ウォルマートは今度こそ
イメージを回復できるか

 ウォルマートは長年にわたり、低賃金と貧弱な福利厚生というかなりのマイナスイメージを世間に与えてきた。数万人の店舗従業員が生活保護を受けながら働き、就業時間が限定され、あまりにも多くの従業員が日常生活に支障を来すほどに予測できない就業スケジュールを押し付けられているとの悪名が高かったのだ。

 しかしここ数年、同社は労務政策を見直す兆しが見え始めている。すでに、現場労働者の賃金を(フルタイム社員の平均時間給を13.85ドルに)引き上げ、福利厚生を厚くし、研修を拡大し、「私たちは、米国小売業で働く労働者が本来持っている能力をフルに発揮できる環境づくりに全力を尽くします」といった声明まで発表している。

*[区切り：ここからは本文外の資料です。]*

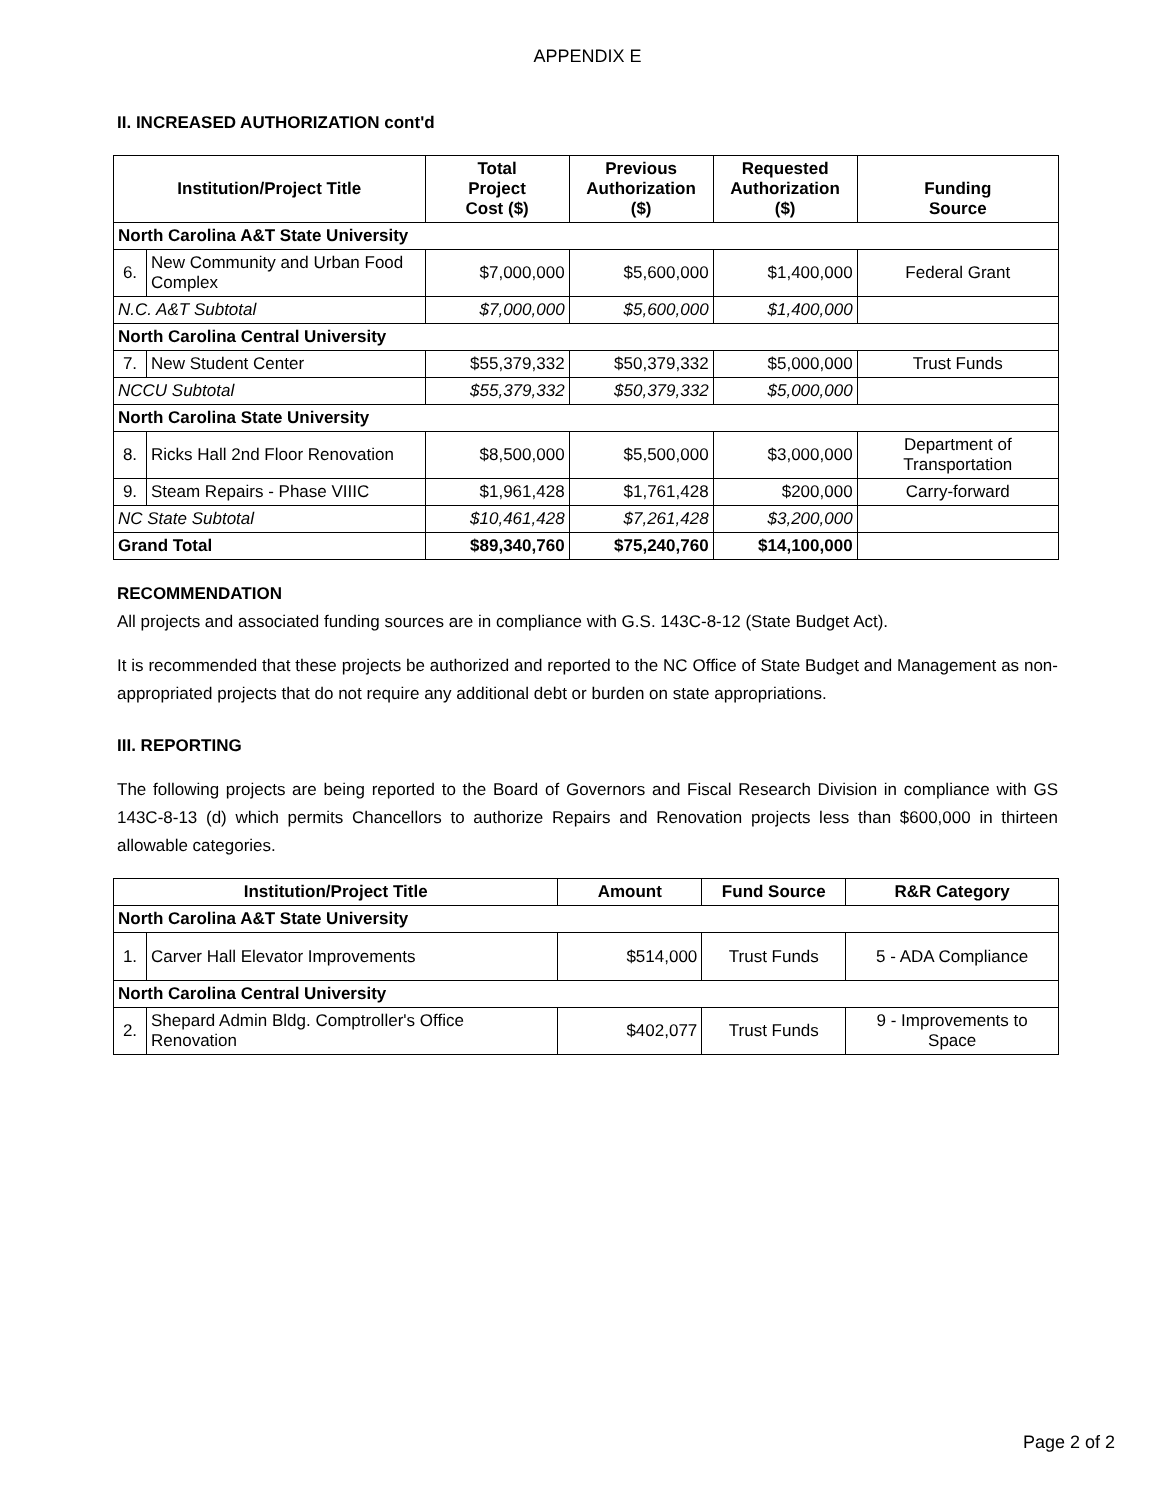APPENDIX E
II. INCREASED AUTHORIZATION cont'd
| Institution/Project Title | | Total Project Cost ($) | Previous Authorization ($) | Requested Authorization ($) | Funding Source |
| --- | --- | --- | --- | --- | --- |
| North Carolina A&T State University | | | | | |
| 6. | New Community and Urban Food Complex | $7,000,000 | $5,600,000 | $1,400,000 | Federal Grant |
| N.C. A&T Subtotal | | $7,000,000 | $5,600,000 | $1,400,000 | |
| North Carolina Central University | | | | | |
| 7. | New Student Center | $55,379,332 | $50,379,332 | $5,000,000 | Trust Funds |
| NCCU Subtotal | | $55,379,332 | $50,379,332 | $5,000,000 | |
| North Carolina State University | | | | | |
| 8. | Ricks Hall 2nd Floor Renovation | $8,500,000 | $5,500,000 | $3,000,000 | Department of Transportation |
| 9. | Steam Repairs - Phase VIIIC | $1,961,428 | $1,761,428 | $200,000 | Carry-forward |
| NC State Subtotal | | $10,461,428 | $7,261,428 | $3,200,000 | |
| Grand Total | | $89,340,760 | $75,240,760 | $14,100,000 | |
RECOMMENDATION
All projects and associated funding sources are in compliance with G.S. 143C-8-12 (State Budget Act).
It is recommended that these projects be authorized and reported to the NC Office of State Budget and Management as non-appropriated projects that do not require any additional debt or burden on state appropriations.
III. REPORTING
The following projects are being reported to the Board of Governors and Fiscal Research Division in compliance with GS 143C-8-13 (d) which permits Chancellors to authorize Repairs and Renovation projects less than $600,000 in thirteen allowable categories.
| Institution/Project Title | | Amount | Fund Source | R&R Category |
| --- | --- | --- | --- | --- |
| North Carolina A&T State University | | | | |
| 1. | Carver Hall Elevator Improvements | $514,000 | Trust Funds | 5 - ADA Compliance |
| North Carolina Central University | | | | |
| 2. | Shepard Admin Bldg. Comptroller's Office Renovation | $402,077 | Trust Funds | 9 - Improvements to Space |
Page 2 of 2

 多くの州でウォルマートの社員がいまなお日々の糧にも事欠いている実情を考えれば、同社がこうした措置にどれだけ真剣に取り組んでいるのかはまだはっきりしない。良好な雇用市場の中で労働者を引き付け、つなぎ止めておくための、そして会社の印象をよくすることで、人事政策を嫌ってウォルマートでの買い物を避けてきた顧客を呼び戻すための、その場しのぎの措置なのか。それとも、本格的な方針変更の意思表示なのか。

 ウォルマートUSの社長兼CEOとのインタビューは、後者を示唆している。ニュージーランド人のグレッグ・フォーランは、2014年8月に社長に就任するまでウォルマート・チャイナを率いており、ゼイネップ・トンの「よい職場」戦略(グッド・ジョブズ・ストラテジー)を支持している。これは小売業などサービス業の現場で働く労働者に権限を与えて投資し、オペレーションを改善して働きやすい職場をつくり、現場での生産性と顧客対応の質を高められるよう支援するモデルだ。

 コストコ、トレーダー・ジョーズ、クイックトリップ、マッドベイ、メルカドーナ、クエスト・ダイアグノスティックス(のコールセンター)など、この戦略を追求している企業は少数にすぎない。しかし、もしウォルマートUSがこの道を歩み続けると、同社の100万人強の従業員とその影響力を考えれば、時代の転機が到来するかもしれない。

 ウォルマートの事例に触発され、あるいは魅力を感じて後に続く企業が出てくるようになれば、1914年にヘンリー・フォードが工場労働者の賃金を倍以上に引き上げて日給5ドルとした決断に匹敵する、米国経済にとてつもない影響を及ぼすはずだ。